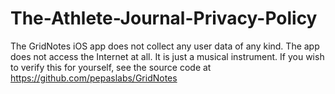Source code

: # The-Athlete-Journal-Privacy-Policy
The GridNotes iOS app does not collect any user data of any kind. The app does not access the Internet at all.  It is just a musical instrument.  If you wish to verify this for yourself, see the source code at https://github.com/pepaslabs/GridNotes
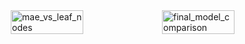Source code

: <div style="display: flex; justify-content: center;">
      <img style="width: 48%;" alt="mae_vs_leaf_nodes" src="https://github.com/user-attachments/assets/bd408789-c4c8-4938-9bc1-15068a811dea" />
      <img style="width: 48%;" alt="final_model_comparison" src="https://github.com/user-attachments/assets/fc185c9f-569c-4fbe-936f-8fd38687d637" />
</div>

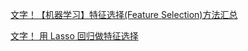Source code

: [文字！【机器学习】特征选择(Feature Selection)方法汇总](https://www.toutiao.com/article/7261803595925340733/?app=news_article&timestamp=1696563090&use_new_style=1&req_id=20231006113130724B19F0E223B7DCA3E6&group_id=7261803595925340733&share_token=F5F19A8E-FE61-4A2A-AE47-828E6B3AF981&tt_from=weixin_moments&utm_source=weixin_moments&utm_medium=toutiao_ios&utm_campaign=client_share&wxshare_count=1&source=m_redirect)

[文字！ 用 Lasso 回归做特征选择 ](https://www.cnblogs.com/jpld/p/16441275.html)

> [Task prompt]:
Without the pictures, output the full listing exactly as it stands.

> [Completed task]:
Source code

: # The-Athlete-Journal-Privacy-Policy
The GridNotes iOS app does not collect any user data of any kind. The app does not access the Internet at all.  It is just a musical instrument.  If you wish to verify this for yourself, see the source code at https://github.com/pepaslabs/GridNotes
Source code

: <div style="display: flex; justify-content: center;">
      <img style="width: 48%;" alt="mae_vs_leaf_nodes" src="https://github.com/user-attachments/assets/bd408789-c4c8-4938-9bc1-15068a811dea" />
      <img style="width: 48%;" alt="final_model_comparison" src="https://github.com/user-attachments/assets/fc185c9f-569c-4fbe-936f-8fd38687d637" />
</div>

Source code

: [文字！【机器学习】特征选择(Feature Selection)方法汇总](https://www.toutiao.com/article/7261803595925340733/?app=news_article&timestamp=1696563090&use_new_style=1&req_id=20231006113130724B19F0E223B7DCA3E6&group_id=7261803595925340733&share_token=F5F19A8E-FE61-4A2A-AE47-828E6B3AF981&tt_from=weixin_moments&utm_source=weixin_moments&utm_medium=toutiao_ios&utm_campaign=client_share&wxshare_count=1&source=m_redirect)

[文字！ 用 Lasso 回归做特征选择 ](https://www.cnblogs.com/jpld/p/16441275.html)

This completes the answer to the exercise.